Task brief
Copy out every one of the rows below word for word, leaving nothing out and changing nothing.

Records for this exercise
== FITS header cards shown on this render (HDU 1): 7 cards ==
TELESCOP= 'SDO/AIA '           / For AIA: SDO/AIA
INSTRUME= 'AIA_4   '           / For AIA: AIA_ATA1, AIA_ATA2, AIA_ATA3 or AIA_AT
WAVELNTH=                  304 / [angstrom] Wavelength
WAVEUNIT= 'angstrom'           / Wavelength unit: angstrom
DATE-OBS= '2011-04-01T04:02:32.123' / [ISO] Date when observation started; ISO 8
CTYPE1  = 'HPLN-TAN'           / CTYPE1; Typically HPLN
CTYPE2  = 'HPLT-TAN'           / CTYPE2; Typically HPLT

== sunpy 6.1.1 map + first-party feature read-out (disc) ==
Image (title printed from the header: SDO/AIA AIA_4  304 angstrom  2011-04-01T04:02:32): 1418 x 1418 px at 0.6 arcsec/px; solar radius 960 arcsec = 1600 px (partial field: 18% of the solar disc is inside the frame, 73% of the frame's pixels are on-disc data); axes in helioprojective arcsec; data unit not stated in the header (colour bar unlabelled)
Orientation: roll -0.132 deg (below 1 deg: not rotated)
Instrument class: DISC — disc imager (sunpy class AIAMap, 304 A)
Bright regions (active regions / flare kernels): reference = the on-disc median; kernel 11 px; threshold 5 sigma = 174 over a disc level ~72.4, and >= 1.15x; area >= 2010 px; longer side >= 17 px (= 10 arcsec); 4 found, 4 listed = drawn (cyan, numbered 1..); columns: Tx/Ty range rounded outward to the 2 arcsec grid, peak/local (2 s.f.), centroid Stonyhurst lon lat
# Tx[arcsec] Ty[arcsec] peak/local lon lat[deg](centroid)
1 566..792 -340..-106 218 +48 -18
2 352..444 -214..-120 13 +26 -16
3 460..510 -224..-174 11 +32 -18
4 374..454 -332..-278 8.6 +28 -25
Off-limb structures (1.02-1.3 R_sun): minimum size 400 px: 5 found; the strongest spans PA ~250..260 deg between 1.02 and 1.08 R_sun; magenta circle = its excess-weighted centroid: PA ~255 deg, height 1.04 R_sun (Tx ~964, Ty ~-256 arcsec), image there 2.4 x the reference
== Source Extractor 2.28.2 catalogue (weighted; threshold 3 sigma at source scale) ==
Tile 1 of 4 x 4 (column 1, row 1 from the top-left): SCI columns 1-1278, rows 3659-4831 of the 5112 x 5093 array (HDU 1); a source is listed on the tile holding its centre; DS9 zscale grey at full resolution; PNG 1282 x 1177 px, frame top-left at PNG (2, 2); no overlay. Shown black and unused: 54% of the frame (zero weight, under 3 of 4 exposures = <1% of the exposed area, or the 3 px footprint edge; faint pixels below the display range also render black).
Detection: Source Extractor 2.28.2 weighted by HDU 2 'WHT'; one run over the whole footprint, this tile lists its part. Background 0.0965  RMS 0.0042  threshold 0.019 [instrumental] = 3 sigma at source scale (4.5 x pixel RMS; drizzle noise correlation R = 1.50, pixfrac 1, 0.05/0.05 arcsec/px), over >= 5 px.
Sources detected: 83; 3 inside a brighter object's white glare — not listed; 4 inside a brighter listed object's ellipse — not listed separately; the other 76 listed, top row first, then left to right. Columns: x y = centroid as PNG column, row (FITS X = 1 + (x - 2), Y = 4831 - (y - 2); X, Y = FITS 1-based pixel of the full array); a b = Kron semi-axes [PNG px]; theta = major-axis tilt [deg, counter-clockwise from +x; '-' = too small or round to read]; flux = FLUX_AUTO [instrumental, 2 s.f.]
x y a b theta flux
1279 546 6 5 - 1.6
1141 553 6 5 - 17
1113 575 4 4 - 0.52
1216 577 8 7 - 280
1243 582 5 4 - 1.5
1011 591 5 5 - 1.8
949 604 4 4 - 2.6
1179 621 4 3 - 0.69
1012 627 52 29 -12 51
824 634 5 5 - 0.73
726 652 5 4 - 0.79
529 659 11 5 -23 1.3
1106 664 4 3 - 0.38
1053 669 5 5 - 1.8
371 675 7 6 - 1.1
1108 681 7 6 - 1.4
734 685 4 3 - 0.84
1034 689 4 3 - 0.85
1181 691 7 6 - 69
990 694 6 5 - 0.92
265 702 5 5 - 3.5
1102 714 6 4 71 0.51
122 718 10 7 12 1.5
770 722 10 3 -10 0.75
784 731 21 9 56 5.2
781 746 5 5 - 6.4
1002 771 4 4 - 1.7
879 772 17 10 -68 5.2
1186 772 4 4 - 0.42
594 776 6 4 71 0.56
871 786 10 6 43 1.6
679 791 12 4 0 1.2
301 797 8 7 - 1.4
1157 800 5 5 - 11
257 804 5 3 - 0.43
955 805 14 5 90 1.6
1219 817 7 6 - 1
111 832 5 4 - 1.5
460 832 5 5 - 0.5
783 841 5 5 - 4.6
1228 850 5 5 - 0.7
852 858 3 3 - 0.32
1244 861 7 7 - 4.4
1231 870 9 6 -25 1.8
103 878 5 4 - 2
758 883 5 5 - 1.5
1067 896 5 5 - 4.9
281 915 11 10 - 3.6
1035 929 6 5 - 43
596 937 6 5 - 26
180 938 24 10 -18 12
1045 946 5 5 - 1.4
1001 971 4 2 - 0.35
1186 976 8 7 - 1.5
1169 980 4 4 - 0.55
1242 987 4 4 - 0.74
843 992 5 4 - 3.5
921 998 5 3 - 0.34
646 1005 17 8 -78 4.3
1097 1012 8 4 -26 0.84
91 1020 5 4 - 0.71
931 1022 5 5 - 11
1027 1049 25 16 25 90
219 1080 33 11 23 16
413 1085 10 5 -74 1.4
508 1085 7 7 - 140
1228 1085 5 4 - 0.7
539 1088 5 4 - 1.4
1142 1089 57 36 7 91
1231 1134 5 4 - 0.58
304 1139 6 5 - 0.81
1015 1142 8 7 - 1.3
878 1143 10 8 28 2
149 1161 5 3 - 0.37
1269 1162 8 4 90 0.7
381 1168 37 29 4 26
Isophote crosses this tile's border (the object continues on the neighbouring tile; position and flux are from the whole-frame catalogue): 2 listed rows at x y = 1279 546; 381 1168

The completed task
== FITS header cards shown on this render (HDU 1): 7 cards ==
TELESCOP= 'SDO/AIA '           / For AIA: SDO/AIA
INSTRUME= 'AIA_4   '           / For AIA: AIA_ATA1, AIA_ATA2, AIA_ATA3 or AIA_AT
WAVELNTH=                  304 / [angstrom] Wavelength
WAVEUNIT= 'angstrom'           / Wavelength unit: angstrom
DATE-OBS= '2011-04-01T04:02:32.123' / [ISO] Date when observation started; ISO 8
CTYPE1  = 'HPLN-TAN'           / CTYPE1; Typically HPLN
CTYPE2  = 'HPLT-TAN'           / CTYPE2; Typically HPLT

== sunpy 6.1.1 map + first-party feature read-out (disc) ==
Image (title printed from the header: SDO/AIA AIA_4  304 angstrom  2011-04-01T04:02:32): 1418 x 1418 px at 0.6 arcsec/px; solar radius 960 arcsec = 1600 px (partial field: 18% of the solar disc is inside the frame, 73% of the frame's pixels are on-disc data); axes in helioprojective arcsec; data unit not stated in the header (colour bar unlabelled)
Orientation: roll -0.132 deg (below 1 deg: not rotated)
Instrument class: DISC — disc imager (sunpy class AIAMap, 304 A)
Bright regions (active regions / flare kernels): reference = the on-disc median; kernel 11 px; threshold 5 sigma = 174 over a disc level ~72.4, and >= 1.15x; area >= 2010 px; longer side >= 17 px (= 10 arcsec); 4 found, 4 listed = drawn (cyan, numbered 1..); columns: Tx/Ty range rounded outward to the 2 arcsec grid, peak/local (2 s.f.), centroid Stonyhurst lon lat
# Tx[arcsec] Ty[arcsec] peak/local lon lat[deg](centroid)
1 566..792 -340..-106 218 +48 -18
2 352..444 -214..-120 13 +26 -16
3 460..510 -224..-174 11 +32 -18
4 374..454 -332..-278 8.6 +28 -25
Off-limb structures (1.02-1.3 R_sun): minimum size 400 px: 5 found; the strongest spans PA ~250..260 deg between 1.02 and 1.08 R_sun; magenta circle = its excess-weighted centroid: PA ~255 deg, height 1.04 R_sun (Tx ~964, Ty ~-256 arcsec), image there 2.4 x the reference
== Source Extractor 2.28.2 catalogue (weighted; threshold 3 sigma at source scale) ==
Tile 1 of 4 x 4 (column 1, row 1 from the top-left): SCI columns 1-1278, rows 3659-4831 of the 5112 x 5093 array (HDU 1); a source is listed on the tile holding its centre; DS9 zscale grey at full resolution; PNG 1282 x 1177 px, frame top-left at PNG (2, 2); no overlay. Shown black and unused: 54% of the frame (zero weight, under 3 of 4 exposures = <1% of the exposed area, or the 3 px footprint edge; faint pixels below the display range also render black).
Detection: Source Extractor 2.28.2 weighted by HDU 2 'WHT'; one run over the whole footprint, this tile lists its part. Background 0.0965  RMS 0.0042  threshold 0.019 [instrumental] = 3 sigma at source scale (4.5 x pixel RMS; drizzle noise correlation R = 1.50, pixfrac 1, 0.05/0.05 arcsec/px), over >= 5 px.
Sources detected: 83; 3 inside a brighter object's white glare — not listed; 4 inside a brighter listed object's ellipse — not listed separately; the other 76 listed, top row first, then left to right. Columns: x y = centroid as PNG column, row (FITS X = 1 + (x - 2), Y = 4831 - (y - 2); X, Y = FITS 1-based pixel of the full array); a b = Kron semi-axes [PNG px]; theta = major-axis tilt [deg, counter-clockwise from +x; '-' = too small or round to read]; flux = FLUX_AUTO [instrumental, 2 s.f.]
x y a b theta flux
1279 546 6 5 - 1.6
1141 553 6 5 - 17
1113 575 4 4 - 0.52
1216 577 8 7 - 280
1243 582 5 4 - 1.5
1011 591 5 5 - 1.8
949 604 4 4 - 2.6
1179 621 4 3 - 0.69
1012 627 52 29 -12 51
824 634 5 5 - 0.73
726 652 5 4 - 0.79
529 659 11 5 -23 1.3
1106 664 4 3 - 0.38
1053 669 5 5 - 1.8
371 675 7 6 - 1.1
1108 681 7 6 - 1.4
734 685 4 3 - 0.84
1034 689 4 3 - 0.85
1181 691 7 6 - 69
990 694 6 5 - 0.92
265 702 5 5 - 3.5
1102 714 6 4 71 0.51
122 718 10 7 12 1.5
770 722 10 3 -10 0.75
784 731 21 9 56 5.2
781 746 5 5 - 6.4
1002 771 4 4 - 1.7
879 772 17 10 -68 5.2
1186 772 4 4 - 0.42
594 776 6 4 71 0.56
871 786 10 6 43 1.6
679 791 12 4 0 1.2
301 797 8 7 - 1.4
1157 800 5 5 - 11
257 804 5 3 - 0.43
955 805 14 5 90 1.6
1219 817 7 6 - 1
111 832 5 4 - 1.5
460 832 5 5 - 0.5
783 841 5 5 - 4.6
1228 850 5 5 - 0.7
852 858 3 3 - 0.32
1244 861 7 7 - 4.4
1231 870 9 6 -25 1.8
103 878 5 4 - 2
758 883 5 5 - 1.5
1067 896 5 5 - 4.9
281 915 11 10 - 3.6
1035 929 6 5 - 43
596 937 6 5 - 26
180 938 24 10 -18 12
1045 946 5 5 - 1.4
1001 971 4 2 - 0.35
1186 976 8 7 - 1.5
1169 980 4 4 - 0.55
1242 987 4 4 - 0.74
843 992 5 4 - 3.5
921 998 5 3 - 0.34
646 1005 17 8 -78 4.3
1097 1012 8 4 -26 0.84
91 1020 5 4 - 0.71
931 1022 5 5 - 11
1027 1049 25 16 25 90
219 1080 33 11 23 16
413 1085 10 5 -74 1.4
508 1085 7 7 - 140
1228 1085 5 4 - 0.7
539 1088 5 4 - 1.4
1142 1089 57 36 7 91
1231 1134 5 4 - 0.58
304 1139 6 5 - 0.81
1015 1142 8 7 - 1.3
878 1143 10 8 28 2
149 1161 5 3 - 0.37
1269 1162 8 4 90 0.7
381 1168 37 29 4 26
Isophote crosses this tile's border (the object continues on the neighbouring tile; position and flux are from the whole-frame catalogue): 2 listed rows at x y = 1279 546; 381 1168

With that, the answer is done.